The pair finished the session higher, supported by broad based AUD weakness which inspired a sharp rally by EUR/AUD and also generally weaker USD which fell over 0.3%. In terms of Eurozone specific macroeconomic commentary, ECB's Weidmann said that buying government bonds risks blurring line between monetary and fiscal policy. He also added that low interest rates can give impulse to the economy and that he sees German economic upswing continuing this year and next.
At the same time, ECB's Coeure said that there is no binding limit to where main interest rate can go; ECB may not add long-term loans as growth recovers.
In spite of a weaker USD and AUD weakness inspired gains for GBP/AUD following the release of the latest jobs report from Australia, the pair settled little changed as broad based EUR strength saw EUR/GBP trend higher and in turn offset any potential gains for the pair. There was little in terms of UK specific macroeconomic commentary, but RICS global director King said that unless we see a marked increase in the number of homes coming up for sale we could well be looking at price rises becoming unsustainable in some areas.
The pair finished the session lower, amid unfavourable interest rate differential flows as USTs remained supported by corporate hedging related flow and also somewhat weaker weekly US jobs report.

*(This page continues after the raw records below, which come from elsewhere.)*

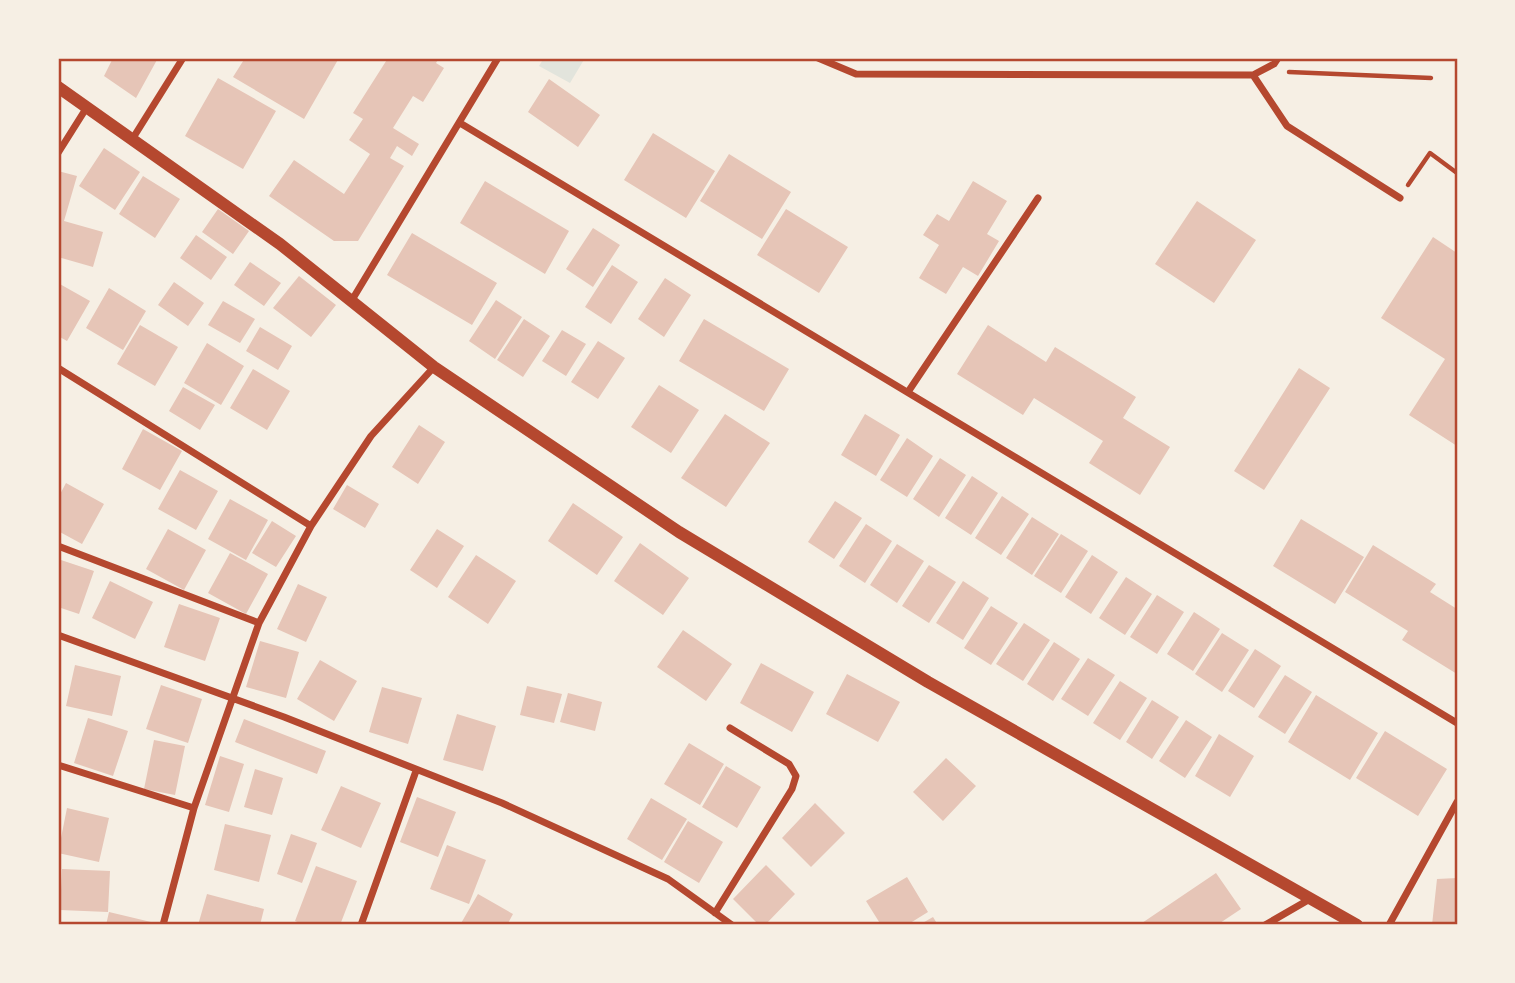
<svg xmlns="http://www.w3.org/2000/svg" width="1515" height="983" font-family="Jost,sans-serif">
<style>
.green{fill:#e2e4dc}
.building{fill:#e6c5b7}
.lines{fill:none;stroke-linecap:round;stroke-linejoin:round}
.path{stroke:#b5482f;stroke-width:4.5}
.minor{stroke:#b5482f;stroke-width:7}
.tertiary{stroke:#b5482f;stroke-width:12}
.neatline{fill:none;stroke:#b5482f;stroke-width:2.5}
</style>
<rect width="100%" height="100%" fill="#f6efe4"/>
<!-- green -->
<path class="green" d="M544,58h41l-15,25 -31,-17z
M996,58h114l-116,3z"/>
<!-- building -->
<path class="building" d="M113,58h45l-22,40 -32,-22z
M245,58h94l-35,61 -71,-42z
M388,58h51l-3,5 8,5 -21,34 -10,-6 -20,32 26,16 -7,12 -15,-10 -7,12 14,8 -46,75h-24l-65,-45 25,-36 50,34 26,-40 -21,-14 14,-21 -10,-6z
M218,78l58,33 -33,58 -58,-33z
M549,79l51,36 -22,32 -50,-35z
M653,133l62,38 -29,47 -62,-38z
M104,148l36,24 -25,38 -36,-24z
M729,154l62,38 -29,47 -62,-38z
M58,171l19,5 -13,45 39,11 -10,35 -35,-10z
M143,176l37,23 -25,39 -36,-24z
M485,181l84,50 -24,43 -85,-51z
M973,181l34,20 -20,33 12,7 -21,35 -15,-9 -17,27 -27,-16 20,-33 -16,-10 14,-21 12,7z
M1197,201l59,39 -42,63 -59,-39z
M218,209l31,22 -16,23 -31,-22z
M786,209l62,38 -29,46 -62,-38z
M593,228l27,17 -27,42 -27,-18z
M412,233l85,50 -25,42 -85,-50z
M196,235l31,22 -16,23 -31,-22z
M1433,237l24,16v193l-48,-31 36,-56 -64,-41z
M250,262l31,21 -17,23 -30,-21z
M612,265l26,17 -27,42 -26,-17z
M299,276l37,29 -25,32 -38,-29z
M665,278l26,17 -27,42 -26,-18z
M174,282l30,21 -16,23 -30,-21z
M58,283l32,18 -23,40 -9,-5z
M109,288l37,23 -23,39 -37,-22z
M496,300l26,17 -27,42 -26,-18z
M223,301l32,18 -15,24 -32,-18z
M524,319l26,17 -27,41 -26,-17z
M704,319l85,50 -25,42 -85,-50z
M140,325l38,22 -23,39 -38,-22z
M988,325l58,37 9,-15 81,50 -13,21 47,29 -30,48 -51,-32 14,-22 -69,-43 -11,17 -66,-41z
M260,327l32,19 -14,24 -32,-19z
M562,330l24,14 -20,32 -24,-15z
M598,341l27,17 -27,41 -27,-17z
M207,343l37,23 -23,39 -37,-22z
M1299,368l31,20 -66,102 -30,-19z
M253,369l37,22 -23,39 -37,-22z
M659,385l40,25 -28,43 -40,-26z
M183,387l32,18 -15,25 -31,-19z
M725,414l45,29 -44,64 -45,-29z
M865,414l35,21 -24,41 -35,-21z
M419,425l26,17 -27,42 -26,-17z
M143,429l39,22 -22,39 -38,-21z
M907,438l26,18 -26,41 -27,-17z
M940,458l26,17 -27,42 -26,-18z
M180,470l38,21 -22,39 -38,-21z
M972,476l26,17 -27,42 -26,-17z
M66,483l38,21 -22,40 -24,-13v-33z
M347,485l32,19 -14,24 -32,-19z
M1002,496l27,18 -28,41 -26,-17z
M230,499l38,21 -22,40 -38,-21z
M835,501l27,17 -28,41 -26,-17z
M573,503l50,34 -26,38 -49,-34z
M1032,517l27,17 -27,41 -26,-17z
M1301,519l63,38 -29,47 -62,-38z
M272,521l24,15 -20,31 -24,-14z
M866,524l26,17 -27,42 -26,-17z
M168,529l38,21 -22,40 -38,-21z
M437,529l27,17 -27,42 -27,-18z
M1061,534l27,17 -27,42 -27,-17z
M640,543l49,35 -26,37 -49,-34z
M897,544l27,17 -27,42 -27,-18z
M1373,545l63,39 -6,8 27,17v65l-55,-34 6,-9 -63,-39z
M230,553l38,21 -22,40 -38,-21z
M476,555l40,26 -28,43 -40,-27z
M1092,555l26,17 -27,42 -26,-17z
M58,559l36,12 -15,43 -21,-7z
M929,565l27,17 -27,41 -27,-17z
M1126,577l26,17 -27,41 -26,-17z
M110,581l43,21 -18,37 -43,-21z
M963,581l26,17 -26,42 -27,-17z
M298,584l29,13 -21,45 -29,-13z
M1157,595l27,17 -27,42 -27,-17z
M179,604l41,14 -15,43 -41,-14z
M991,606l27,17 -27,42 -27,-17z
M1194,612l26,17 -27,42 -26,-17z
M1024,623l26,17 -27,41 -27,-17z
M683,630l49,34 -26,37 -49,-34z
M1222,633l27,17 -27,42 -27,-18z
M260,641l39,11 -13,46 -40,-11z
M1054,642l26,17 -27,42 -26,-17z
M1255,649l26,17 -27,42 -26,-17z
M1088,658l27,17 -27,41 -27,-17z
M320,660l37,21 -23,40 -37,-22z
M761,663l53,29 -22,40 -52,-29z
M75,665l46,11 -9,40 -46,-10z
M847,674l53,28 -22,40 -52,-28z
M1285,675l27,17 -27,42 -27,-17z
M1120,681l27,17 -27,42 -27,-17z
M161,685l41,14 -14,44 -42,-14z
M527,686l35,8 -8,29 -34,-8z
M382,687l40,11 -14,46 -39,-12z
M568,693l34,9 -7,29 -35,-9z
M1316,695l62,38 -28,47 -62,-38z
M1152,700l27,17 -27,42 -26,-17z
M457,714l39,12 -13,45 -40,-11z
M88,718l40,13 -15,45 -39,-13z
M244,719l82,32 -9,23 -82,-32z
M1186,720l26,17 -27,41 -26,-17z
M1385,731l62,38 -29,47 -62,-38z
M1219,734l35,22 -24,41 -35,-21z
M154,740l31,6 -10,49 -31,-6z
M689,743l35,21 -24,41 -36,-21z
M220,756l24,8 -15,48 -24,-7z
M946,758l30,28 -33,35 -30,-29z
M726,766l35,21 -24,41 -35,-21z
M255,769l28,9 -11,37 -28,-8z
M341,786l40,17 -20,45 -40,-18z
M417,797l39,15 -18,45 -38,-15z
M651,798l36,21 -25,41 -35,-21z
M815,803l30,30 -34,34 -29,-29z
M67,808l42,10 -10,44 -41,-9z
M688,821l35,21 -24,41 -35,-21z
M225,824l46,11 -12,47 -45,-12z
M291,834l26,9 -15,40 -25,-9z
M447,845l39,15 -17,44 -39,-15z
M766,865l29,29 -30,31h-6l-26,-26z
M316,866l41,15 -17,44h-35l-10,-4z
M62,869l48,2 -2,41 -48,-2z
M1216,873l25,36 -24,16h-78z
M907,877l21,35 -21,13h-26l-15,-24z
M1457,878v47h-25l5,-46z
M207,894l57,15 -4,16h-62z
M478,894l35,20 -6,11h-47z
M109,912l42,10 -1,3h-44z
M933,917l5,8h-19z"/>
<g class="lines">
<!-- path -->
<path class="path" d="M1289,72l142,6
M1408,185l22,-32 27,20"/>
<!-- minor -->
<path class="minor" d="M818,58l38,16 397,1 21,-11 4,-6
M1253,75l34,51 113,72
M460,123l997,600
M133,138l50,-80
M58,153l29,-46
M352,300l146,-242
M58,368l253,158
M908,392l130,-194
M58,546l201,77
M58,635l226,82 218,86 166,76 64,46
M58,765l136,43
M715,913l77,-124 4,-13 -7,-12 -59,-36
M163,925l31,-117 65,-185 52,-97 60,-90 63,-69
M361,925l55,-154
M1265,925l45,-26
M1389,925l68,-123"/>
<!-- tertiary -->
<path class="tertiary" d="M58,87l222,157 154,123 245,165 249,150 429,243"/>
</g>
<!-- border -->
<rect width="1515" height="983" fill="none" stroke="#f6efe4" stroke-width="119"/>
<rect x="60" y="60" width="1396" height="863" class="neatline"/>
</svg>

This in turn sent USTs higher, amid touted buying by real money and also CTA accounts.
There was also unconfirmed market talk of a NY think-tank report on Bank of Japan policy saying they expect no change in monetary policy next week due to inflation sitting at a five-year high. The report also said to say that the central bank is keen to differentiate the slower buying of JGBs from a taper, with the amount to increase as needed.
AUD fell sharply across the board overnight during the Asian session following the release of the latest jobs report which showed that the country suffered its lowest annual jobs growth in 17 years. At the same time, the report revealed that the participation rate fell to 64.6% in December, the lowest level since 2006. The broad based selling pressure in turn buoyed EUR and GBP related crosses, both climbing back above their respective 21DMA levels.